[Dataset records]
····················
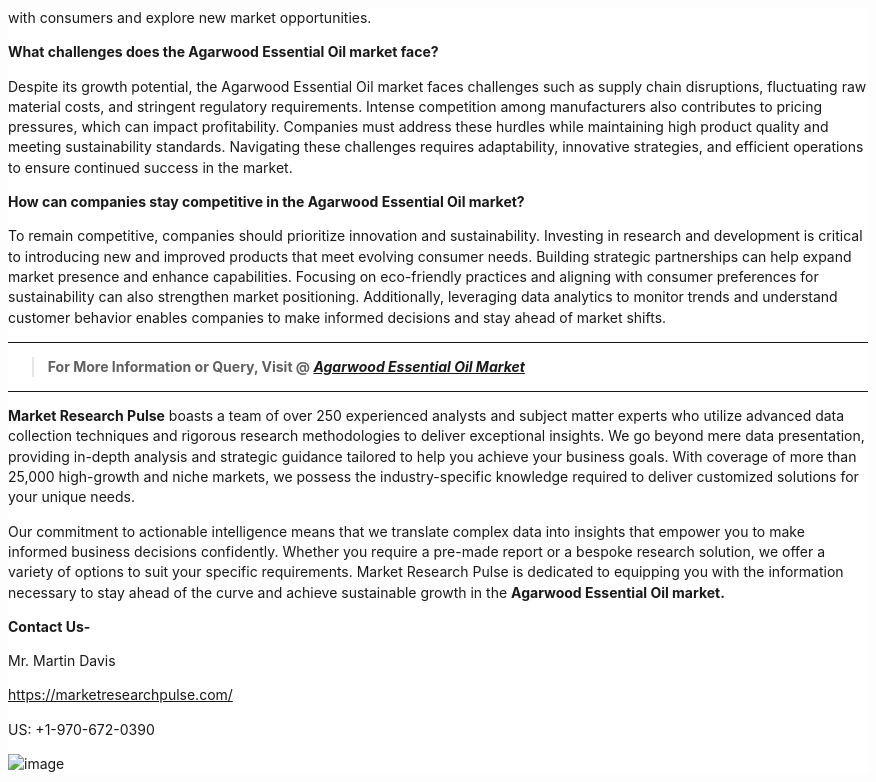 with consumers and explore new market opportunities.</p><p><strong>What challenges does the Agarwood Essential Oil market face?</strong></p><p>Despite its growth potential, the Agarwood Essential Oil market faces challenges such as supply chain disruptions, fluctuating raw material costs, and stringent regulatory requirements. Intense competition among manufacturers also contributes to pricing pressures, which can impact profitability. Companies must address these hurdles while maintaining high product quality and meeting sustainability standards. Navigating these challenges requires adaptability, innovative strategies, and efficient operations to ensure continued success in the market.</p><p><strong>How can companies stay competitive in the Agarwood Essential Oil market?</strong></p><p>To remain competitive, companies should prioritize innovation and sustainability. Investing in research and development is critical to introducing new and improved products that meet evolving consumer needs. Building strategic partnerships can help expand market presence and enhance capabilities. Focusing on eco-friendly practices and aligning with consumer preferences for sustainability can also strengthen market positioning. Additionally, leveraging data analytics to monitor trends and understand customer behavior enables companies to make informed decisions and stay ahead of market shifts.</p><hr /><blockquote><p><strong>For More Information or Query, Visit @&nbsp;<em><a href="https://marketresearchpulse.com/report/66318/agarwood-essential-oil-market?utm_source=Linkedin&utm_medium=022">Agarwood Essential Oil Market</a></em></strong></p></blockquote><hr /><p><strong>Market Research Pulse</strong> boasts a team of over 250 experienced analysts and subject matter experts who utilize advanced data collection techniques and rigorous research methodologies to deliver exceptional insights. We go beyond mere data presentation, providing in-depth analysis and strategic guidance tailored to help you achieve your business goals. With coverage of more than 25,000 high-growth and niche markets, we possess the industry-specific knowledge required to deliver customized solutions for your unique needs.</p><p>Our commitment to actionable intelligence means that we translate complex data into insights that empower you to make informed business decisions confidently. Whether you require a pre-made report or a bespoke research solution, we offer a variety of options to suit your specific requirements. Market Research Pulse is dedicated to equipping you with the information necessary to stay ahead of the curve and achieve sustainable growth in the <strong>Agarwood Essential Oil market.</strong></p><p><strong>Contact Us-</strong></p><p>Mr. Martin Davis</p><p>https://marketresearchpulse.com/</p><p>US: +1-970-672-0390</p>
![image](https://github.com/user-attachments/assets/f4df60b6-6a3c-4a98-88e6-933e6ce30867)

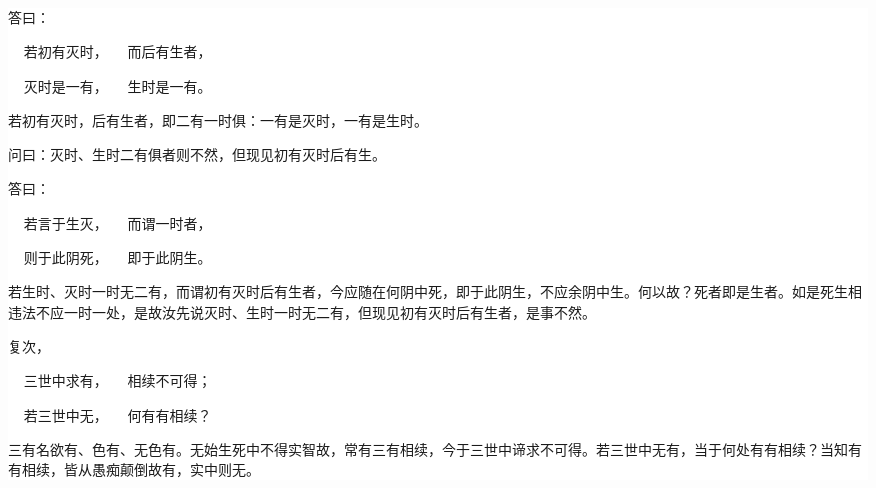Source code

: 答曰：

&nbsp;&nbsp;&nbsp;&nbsp;若初有灭时， &nbsp;&nbsp;&nbsp;&nbsp;而后有生者，

&nbsp;&nbsp;&nbsp;&nbsp;灭时是一有， &nbsp;&nbsp;&nbsp;&nbsp;生时是一有。

若初有灭时，后有生者，即二有一时俱：一有是灭时，一有是生时。

问曰：灭时、生时二有俱者则不然，但现见初有灭时后有生。

答曰：

&nbsp;&nbsp;&nbsp;&nbsp;若言于生灭， &nbsp;&nbsp;&nbsp;&nbsp;而谓一时者，

&nbsp;&nbsp;&nbsp;&nbsp;则于此阴死， &nbsp;&nbsp;&nbsp;&nbsp;即于此阴生。

若生时、灭时一时无二有，而谓初有灭时后有生者，今应随在何阴中死，即于此阴生，不应余阴中生。何以故？死者即是生者。如是死生相违法不应一时一处，是故汝先说灭时、生时一时无二有，但现见初有灭时后有生者，是事不然。

复次，

&nbsp;&nbsp;&nbsp;&nbsp;三世中求有， &nbsp;&nbsp;&nbsp;&nbsp;相续不可得；

&nbsp;&nbsp;&nbsp;&nbsp;若三世中无， &nbsp;&nbsp;&nbsp;&nbsp;何有有相续？

三有名欲有、色有、无色有。无始生死中不得实智故，常有三有相续，今于三世中谛求不可得。若三世中无有，当于何处有有相续？当知有有相续，皆从愚痴颠倒故有，实中则无。
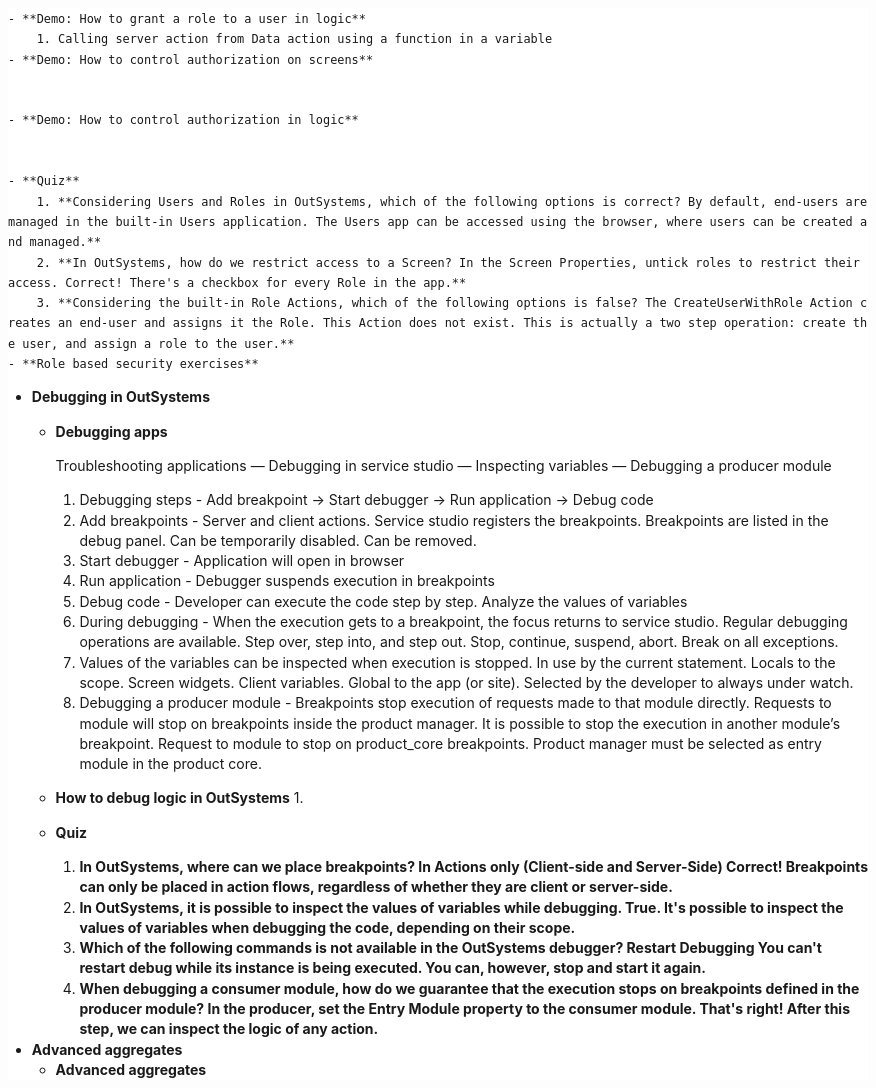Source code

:         
    - **Demo: How to grant a role to a user in logic**
        1. Calling server action from Data action using a function in a variable
    - **Demo: How to control authorization on screens**
        
        
    - **Demo: How to control authorization in logic**
        
        
    - **Quiz**
        1. **Considering Users and Roles in OutSystems, which of the following options is correct? By default, end-users are managed in the built-in Users application. The Users app can be accessed using the browser, where users can be created and managed.**
        2. **In OutSystems, how do we restrict access to a Screen? In the Screen Properties, untick roles to restrict their access. Correct! There's a checkbox for every Role in the app.**
        3. **Considering the built-in Role Actions, which of the following options is false? The CreateUserWithRole Action creates an end-user and assigns it the Role. This Action does not exist. This is actually a two step operation: create the user, and assign a role to the user.**
    - **Role based security exercises**
        
        
- **Debugging in OutSystems**
    - **Debugging apps**
        
        Troubleshooting applications — Debugging in service studio — Inspecting variables — Debugging a producer module
        
        1. Debugging steps - Add breakpoint → Start debugger → Run application → Debug code
        2. Add breakpoints - Server and client actions. Service studio registers the breakpoints. Breakpoints are listed in the debug panel. Can be temporarily disabled. Can be removed.
        3. Start debugger - Application will open in browser
        4. Run application - Debugger suspends execution in breakpoints
        5. Debug code - Developer can execute the code step by step. Analyze the values of variables
        6. During debugging - When the execution gets to a breakpoint, the focus returns to service studio. Regular debugging operations are available. Step over, step into, and step out. Stop, continue, suspend, abort. Break on all exceptions.
        7. Values of the variables can be inspected when execution is stopped. In use by the current statement. Locals to the scope. Screen widgets. Client variables. Global to the app (or site). Selected by the developer to always under watch.
        8. Debugging a producer module - Breakpoints stop execution of requests made to that module directly. Requests to module will stop on breakpoints inside the product manager. It is possible to stop the execution in another module’s breakpoint. Request to module to stop on product_core breakpoints. Product manager must be selected as entry module in the product core.
    - **How to debug logic in OutSystems**
        1. 
    - **Quiz**
        1. **In OutSystems, where can we place breakpoints? In Actions only (Client-side and Server-Side) Correct! Breakpoints can only be placed in action flows, regardless of whether they are client or server-side.**
        2. **In OutSystems, it is possible to inspect the values of variables while debugging. True. It's possible to inspect the values of variables when debugging the code, depending on their scope.**
        3. **Which of the following commands is not available in the OutSystems debugger? Restart Debugging You can't restart debug while its instance is being executed. You can, however, stop and start it again.**
        4. **When debugging a consumer module, how do we guarantee that the execution stops on breakpoints defined in the producer module? In the producer, set the Entry Module property to the consumer module. That's right! After this step, we can inspect the logic of any action.**
- **Advanced aggregates**
    - **Advanced aggregates**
····················
What you will do: Quote the source text of every item above word for word, leaving out the pictures.

Task answer:
 with consumers and explore new market opportunities.</p><p><strong>What challenges does the Agarwood Essential Oil market face?</strong></p><p>Despite its growth potential, the Agarwood Essential Oil market faces challenges such as supply chain disruptions, fluctuating raw material costs, and stringent regulatory requirements. Intense competition among manufacturers also contributes to pricing pressures, which can impact profitability. Companies must address these hurdles while maintaining high product quality and meeting sustainability standards. Navigating these challenges requires adaptability, innovative strategies, and efficient operations to ensure continued success in the market.</p><p><strong>How can companies stay competitive in the Agarwood Essential Oil market?</strong></p><p>To remain competitive, companies should prioritize innovation and sustainability. Investing in research and development is critical to introducing new and improved products that meet evolving consumer needs. Building strategic partnerships can help expand market presence and enhance capabilities. Focusing on eco-friendly practices and aligning with consumer preferences for sustainability can also strengthen market positioning. Additionally, leveraging data analytics to monitor trends and understand customer behavior enables companies to make informed decisions and stay ahead of market shifts.</p><hr /><blockquote><p><strong>For More Information or Query, Visit @&nbsp;<em><a href="https://marketresearchpulse.com/report/66318/agarwood-essential-oil-market?utm_source=Linkedin&utm_medium=022">Agarwood Essential Oil Market</a></em></strong></p></blockquote><hr /><p><strong>Market Research Pulse</strong> boasts a team of over 250 experienced analysts and subject matter experts who utilize advanced data collection techniques and rigorous research methodologies to deliver exceptional insights. We go beyond mere data presentation, providing in-depth analysis and strategic guidance tailored to help you achieve your business goals. With coverage of more than 25,000 high-growth and niche markets, we possess the industry-specific knowledge required to deliver customized solutions for your unique needs.</p><p>Our commitment to actionable intelligence means that we translate complex data into insights that empower you to make informed business decisions confidently. Whether you require a pre-made report or a bespoke research solution, we offer a variety of options to suit your specific requirements. Market Research Pulse is dedicated to equipping you with the information necessary to stay ahead of the curve and achieve sustainable growth in the <strong>Agarwood Essential Oil market.</strong></p><p><strong>Contact Us-</strong></p><p>Mr. Martin Davis</p><p>https://marketresearchpulse.com/</p><p>US: +1-970-672-0390</p>
![image](https://github.com/user-attachments/assets/f4df60b6-6a3c-4a98-88e6-933e6ce30867)

Source code

: 答曰：

&nbsp;&nbsp;&nbsp;&nbsp;若初有灭时， &nbsp;&nbsp;&nbsp;&nbsp;而后有生者，

&nbsp;&nbsp;&nbsp;&nbsp;灭时是一有， &nbsp;&nbsp;&nbsp;&nbsp;生时是一有。

若初有灭时，后有生者，即二有一时俱：一有是灭时，一有是生时。

问曰：灭时、生时二有俱者则不然，但现见初有灭时后有生。

答曰：

&nbsp;&nbsp;&nbsp;&nbsp;若言于生灭， &nbsp;&nbsp;&nbsp;&nbsp;而谓一时者，

&nbsp;&nbsp;&nbsp;&nbsp;则于此阴死， &nbsp;&nbsp;&nbsp;&nbsp;即于此阴生。

若生时、灭时一时无二有，而谓初有灭时后有生者，今应随在何阴中死，即于此阴生，不应余阴中生。何以故？死者即是生者。如是死生相违法不应一时一处，是故汝先说灭时、生时一时无二有，但现见初有灭时后有生者，是事不然。

复次，

&nbsp;&nbsp;&nbsp;&nbsp;三世中求有， &nbsp;&nbsp;&nbsp;&nbsp;相续不可得；

&nbsp;&nbsp;&nbsp;&nbsp;若三世中无， &nbsp;&nbsp;&nbsp;&nbsp;何有有相续？

三有名欲有、色有、无色有。无始生死中不得实智故，常有三有相续，今于三世中谛求不可得。若三世中无有，当于何处有有相续？当知有有相续，皆从愚痴颠倒故有，实中则无。
Source code

:         
    - **Demo: How to grant a role to a user in logic**
        1. Calling server action from Data action using a function in a variable
    - **Demo: How to control authorization on screens**
        
        
    - **Demo: How to control authorization in logic**
        
        
    - **Quiz**
        1. **Considering Users and Roles in OutSystems, which of the following options is correct? By default, end-users are managed in the built-in Users application. The Users app can be accessed using the browser, where users can be created and managed.**
        2. **In OutSystems, how do we restrict access to a Screen? In the Screen Properties, untick roles to restrict their access. Correct! There's a checkbox for every Role in the app.**
        3. **Considering the built-in Role Actions, which of the following options is false? The CreateUserWithRole Action creates an end-user and assigns it the Role. This Action does not exist. This is actually a two step operation: create the user, and assign a role to the user.**
    - **Role based security exercises**
        
        
- **Debugging in OutSystems**
    - **Debugging apps**
        
        Troubleshooting applications — Debugging in service studio — Inspecting variables — Debugging a producer module
        
        1. Debugging steps - Add breakpoint → Start debugger → Run application → Debug code
        2. Add breakpoints - Server and client actions. Service studio registers the breakpoints. Breakpoints are listed in the debug panel. Can be temporarily disabled. Can be removed.
        3. Start debugger - Application will open in browser
        4. Run application - Debugger suspends execution in breakpoints
        5. Debug code - Developer can execute the code step by step. Analyze the values of variables
        6. During debugging - When the execution gets to a breakpoint, the focus returns to service studio. Regular debugging operations are available. Step over, step into, and step out. Stop, continue, suspend, abort. Break on all exceptions.
        7. Values of the variables can be inspected when execution is stopped. In use by the current statement. Locals to the scope. Screen widgets. Client variables. Global to the app (or site). Selected by the developer to always under watch.
        8. Debugging a producer module - Breakpoints stop execution of requests made to that module directly. Requests to module will stop on breakpoints inside the product manager. It is possible to stop the execution in another module’s breakpoint. Request to module to stop on product_core breakpoints. Product manager must be selected as entry module in the product core.
    - **How to debug logic in OutSystems**
        1. 
    - **Quiz**
        1. **In OutSystems, where can we place breakpoints? In Actions only (Client-side and Server-Side) Correct! Breakpoints can only be placed in action flows, regardless of whether they are client or server-side.**
        2. **In OutSystems, it is possible to inspect the values of variables while debugging. True. It's possible to inspect the values of variables when debugging the code, depending on their scope.**
        3. **Which of the following commands is not available in the OutSystems debugger? Restart Debugging You can't restart debug while its instance is being executed. You can, however, stop and start it again.**
        4. **When debugging a consumer module, how do we guarantee that the execution stops on breakpoints defined in the producer module? In the producer, set the Entry Module property to the consumer module. That's right! After this step, we can inspect the logic of any action.**
- **Advanced aggregates**
    - **Advanced aggregates**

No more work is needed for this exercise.